Because the baseline target also forces all code to
baseline ISA, the stripped binary is genuinely safe to run anywhere. Higher
targets keep the honest note as a real safety gate.
Note: miniaudio (in
AudioSystem.cpp) contains AVX2 code paths that are dispatched at runtime behind CPUID checks (ma_has_avx2()etc.). Those instructions never execute on a CPU that doesn't advertise support, hence, they are safe on baseline builds.
Release verification
tools/verify-cpu-isa.sh is the release gate. It runs readelf -n over the
main executables and every bundled .so, prints each binary's x86 ISA notes, and fails (exit 1)
if any binary requires an ISA level above the allowed maximum.

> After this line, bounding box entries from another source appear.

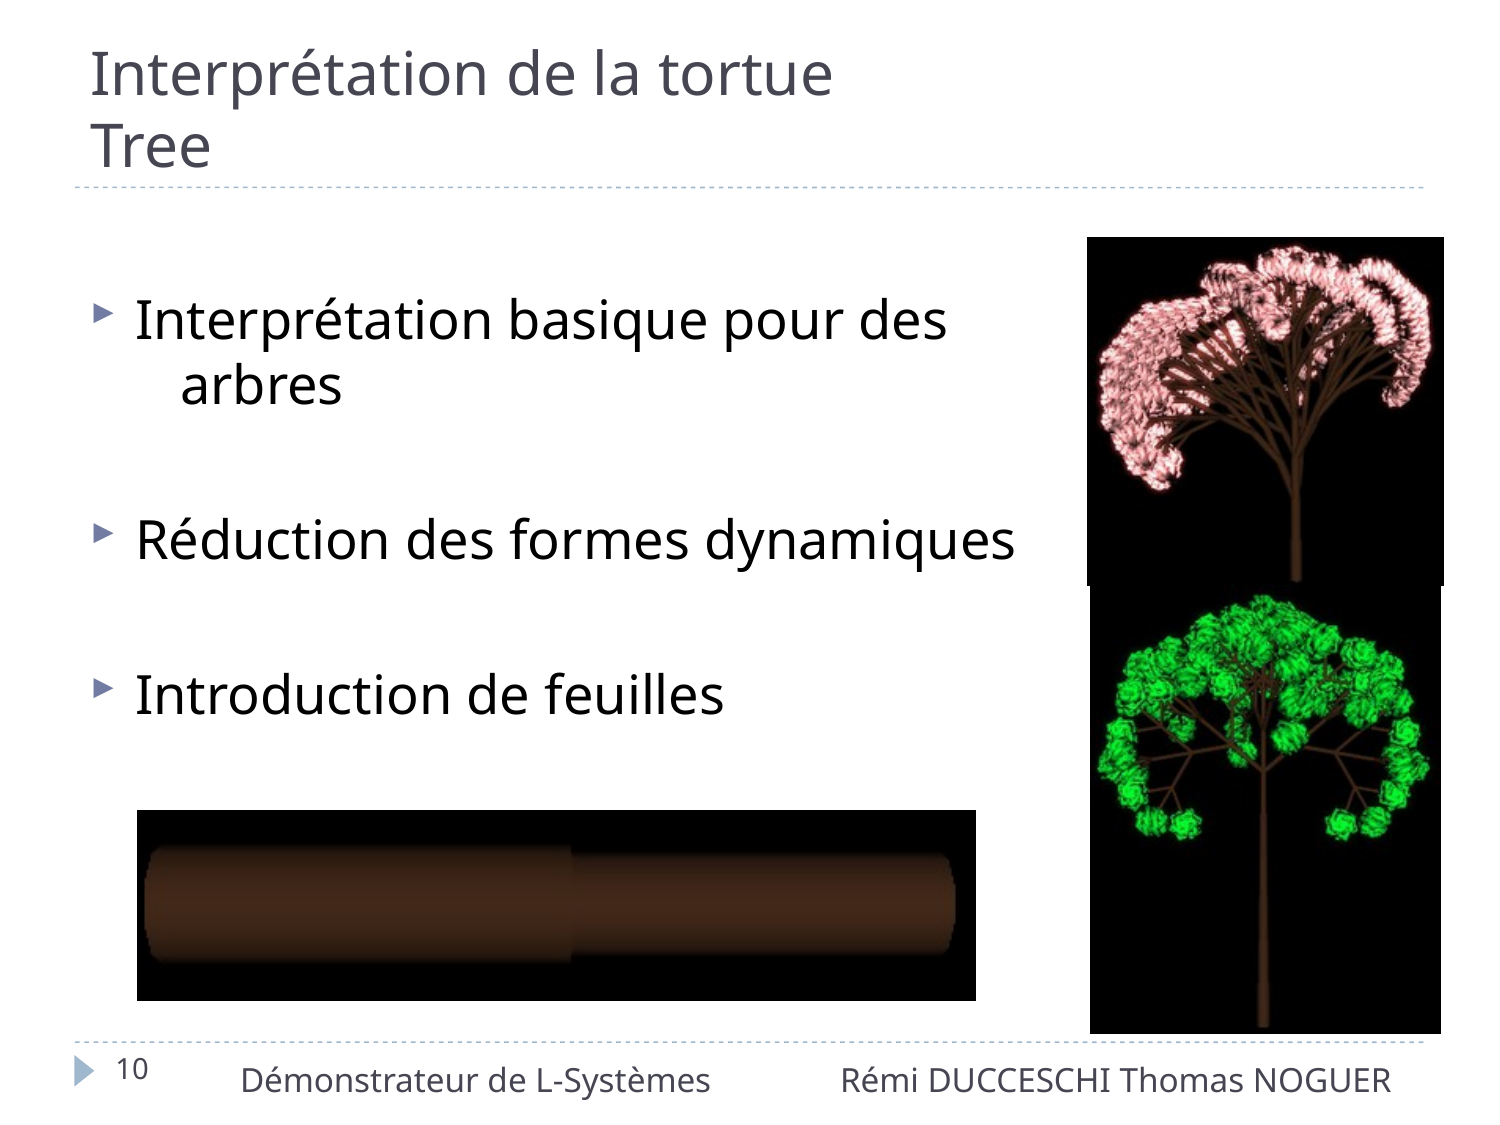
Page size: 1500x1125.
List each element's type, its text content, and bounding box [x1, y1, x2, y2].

list Interprétation basique pour des arbres Réduction des formes dynamiques Introduction de feuilles [75, 200, 1088, 1011]
text_box Rémi DUCCESCHI Thomas NOGUER [825, 1051, 1461, 1107]
picture [137, 810, 976, 1001]
title Interprétation de la tortue Tree [75, 24, 1426, 188]
text_box <numéro> [100, 1042, 181, 1103]
text_box Démonstrateur de L-Systèmes [225, 1051, 750, 1107]
picture [1087, 237, 1444, 1034]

build.sh runs it automatically after packaging on native Linux builds
(it is skipped for --native, which is dev-only).
To run it by hand:
tools/verify-cpu-isa.sh --max-level=baseline build/ # scan a dir
tools/verify-cpu-isa.sh --max-level=baseline ./Modularity # scan a file
readelf -n ./Modularity | grep -i -A4 "x86" # manual spot-check
A passing baseline release shows x86 ISA needed: (none) (note stripped) or
x86-64-baseline, and never x86-64-v3 / x86-64-v4.
If the verifier flags a bundled third-party .so (e.g. a system FFmpeg
copied from a CachyOS host) as requiring v3/v4, that library genuinely uses
those instructions and cannot be made portable by stripping a note. Rebuild it
generically or build the public release on a generic-toolchain host/container.